Task to carry out: Find the word "distintas" in the material below and gather every line that contains it.

The data:
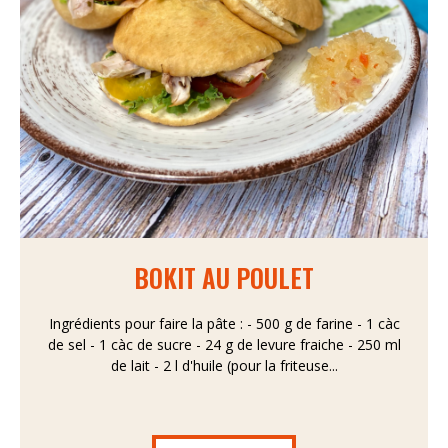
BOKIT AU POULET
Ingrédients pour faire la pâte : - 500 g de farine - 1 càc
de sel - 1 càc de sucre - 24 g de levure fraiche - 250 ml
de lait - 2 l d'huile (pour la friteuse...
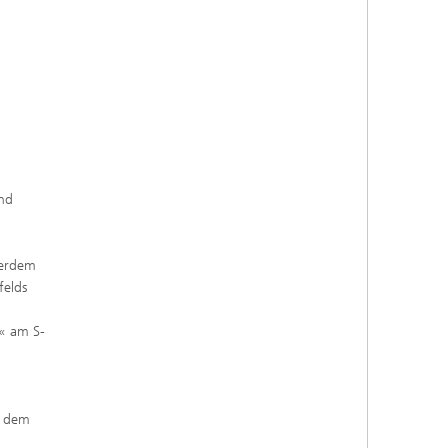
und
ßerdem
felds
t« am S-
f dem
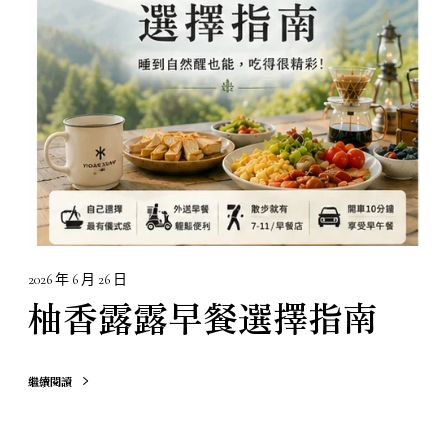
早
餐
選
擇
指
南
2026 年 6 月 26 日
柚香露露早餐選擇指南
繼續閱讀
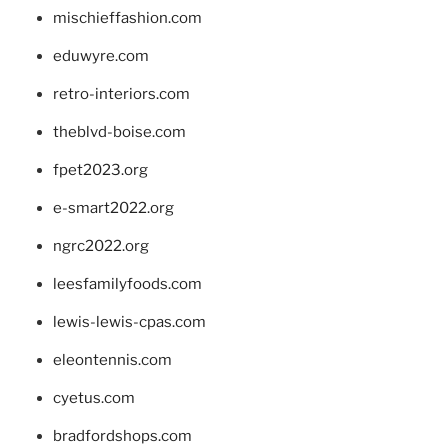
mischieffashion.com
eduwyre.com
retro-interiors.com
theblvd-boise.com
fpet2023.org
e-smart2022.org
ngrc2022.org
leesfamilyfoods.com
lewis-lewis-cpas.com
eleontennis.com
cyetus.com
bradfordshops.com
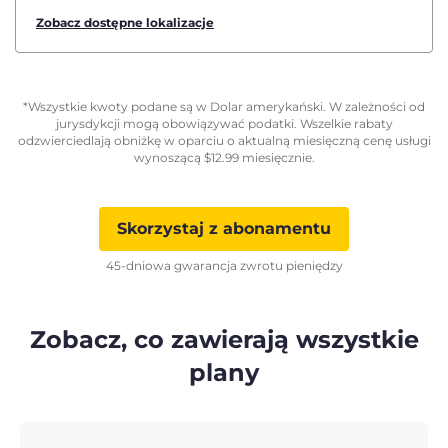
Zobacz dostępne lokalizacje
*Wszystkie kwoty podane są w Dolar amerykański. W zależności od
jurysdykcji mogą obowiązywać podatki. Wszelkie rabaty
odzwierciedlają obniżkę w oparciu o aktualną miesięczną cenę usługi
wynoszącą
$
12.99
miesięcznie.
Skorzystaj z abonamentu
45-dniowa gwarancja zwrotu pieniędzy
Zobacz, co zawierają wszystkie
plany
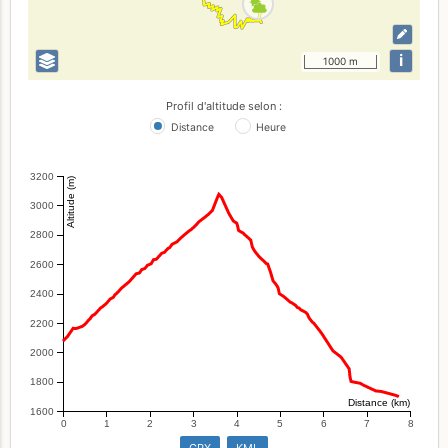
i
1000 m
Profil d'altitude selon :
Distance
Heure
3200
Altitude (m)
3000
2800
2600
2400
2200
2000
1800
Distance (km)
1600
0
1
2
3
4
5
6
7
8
---
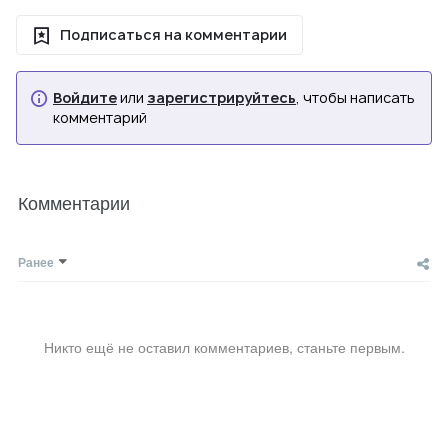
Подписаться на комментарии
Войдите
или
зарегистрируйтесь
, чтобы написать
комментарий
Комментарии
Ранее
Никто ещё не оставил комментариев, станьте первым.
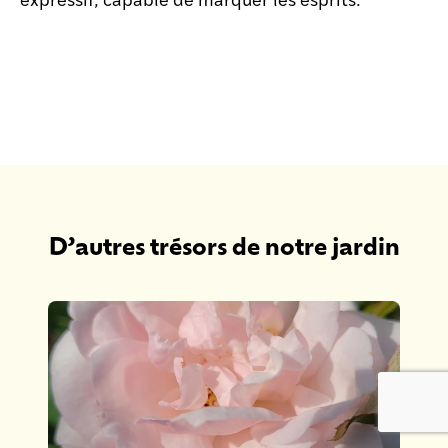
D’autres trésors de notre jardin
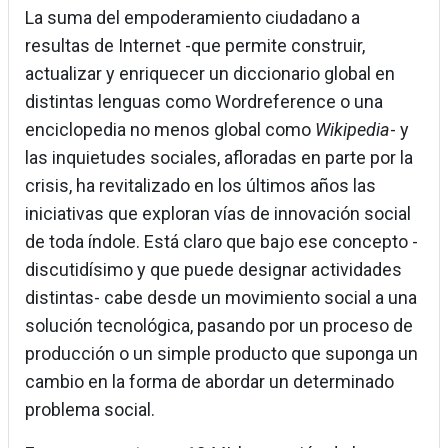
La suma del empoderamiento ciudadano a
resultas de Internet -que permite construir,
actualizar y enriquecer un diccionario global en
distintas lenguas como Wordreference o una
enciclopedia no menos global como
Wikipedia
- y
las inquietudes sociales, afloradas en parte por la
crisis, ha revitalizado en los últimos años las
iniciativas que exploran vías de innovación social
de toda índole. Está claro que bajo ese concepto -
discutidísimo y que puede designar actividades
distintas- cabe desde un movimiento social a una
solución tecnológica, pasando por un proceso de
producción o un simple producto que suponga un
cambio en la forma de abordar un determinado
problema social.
--
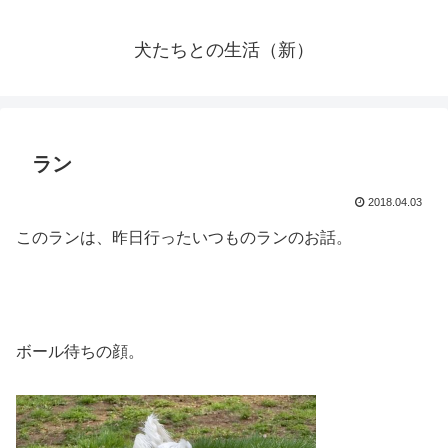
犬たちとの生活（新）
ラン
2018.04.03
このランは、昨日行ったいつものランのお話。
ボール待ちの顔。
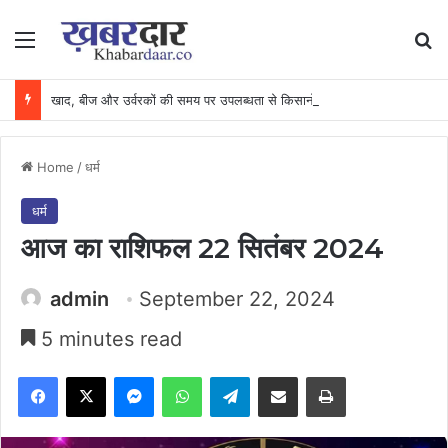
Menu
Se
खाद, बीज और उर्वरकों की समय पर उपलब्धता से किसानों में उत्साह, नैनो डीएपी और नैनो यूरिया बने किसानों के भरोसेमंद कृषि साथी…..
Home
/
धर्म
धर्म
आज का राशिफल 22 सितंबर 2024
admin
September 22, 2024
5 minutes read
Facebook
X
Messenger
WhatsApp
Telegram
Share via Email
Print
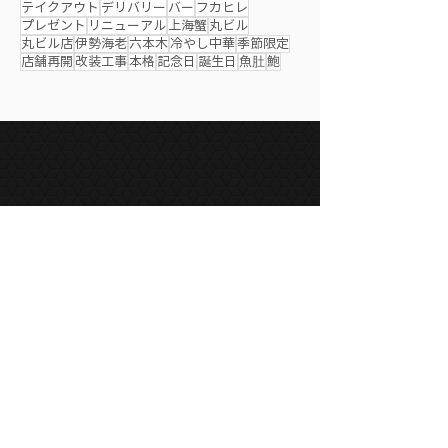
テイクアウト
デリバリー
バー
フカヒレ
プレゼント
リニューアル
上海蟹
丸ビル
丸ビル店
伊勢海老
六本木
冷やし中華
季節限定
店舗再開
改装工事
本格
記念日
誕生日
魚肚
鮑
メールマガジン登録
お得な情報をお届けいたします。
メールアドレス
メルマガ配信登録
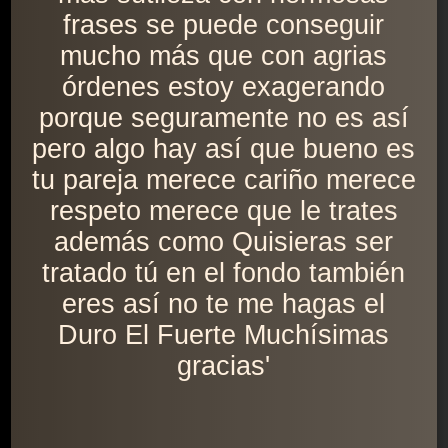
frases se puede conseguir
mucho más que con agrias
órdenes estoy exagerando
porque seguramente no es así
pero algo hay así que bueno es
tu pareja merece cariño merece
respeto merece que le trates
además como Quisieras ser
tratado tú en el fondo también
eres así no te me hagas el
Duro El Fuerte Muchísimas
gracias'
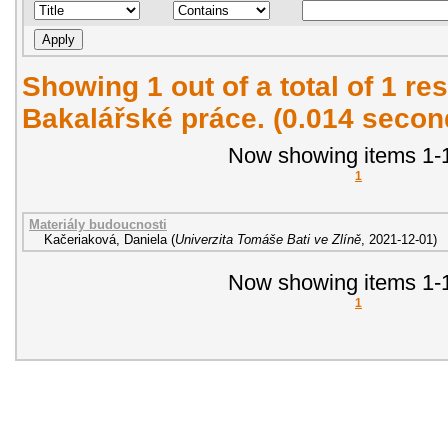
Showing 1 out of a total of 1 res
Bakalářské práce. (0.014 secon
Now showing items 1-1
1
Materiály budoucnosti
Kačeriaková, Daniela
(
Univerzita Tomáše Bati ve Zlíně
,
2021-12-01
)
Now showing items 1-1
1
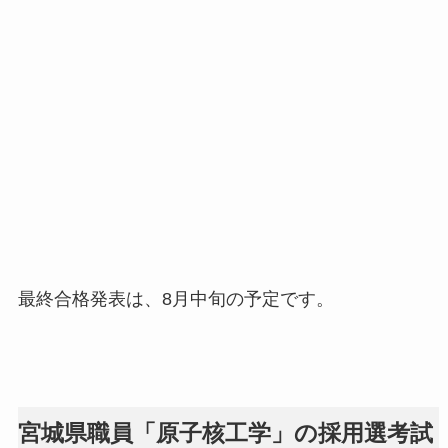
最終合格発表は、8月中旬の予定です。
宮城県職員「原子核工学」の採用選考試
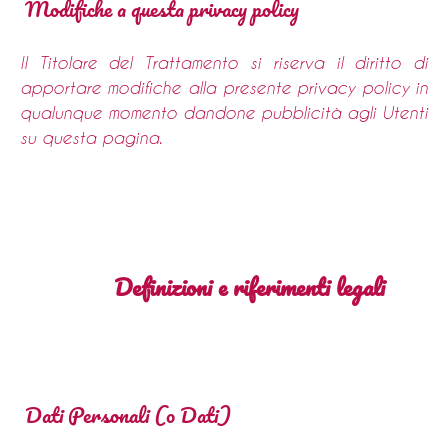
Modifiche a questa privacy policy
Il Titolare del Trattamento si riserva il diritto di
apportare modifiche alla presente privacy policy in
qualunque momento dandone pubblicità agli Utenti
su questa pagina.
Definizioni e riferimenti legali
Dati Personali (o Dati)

Task answer:
distintas lenguas como Wordreference o una
distintas- cabe desde un movimiento social a una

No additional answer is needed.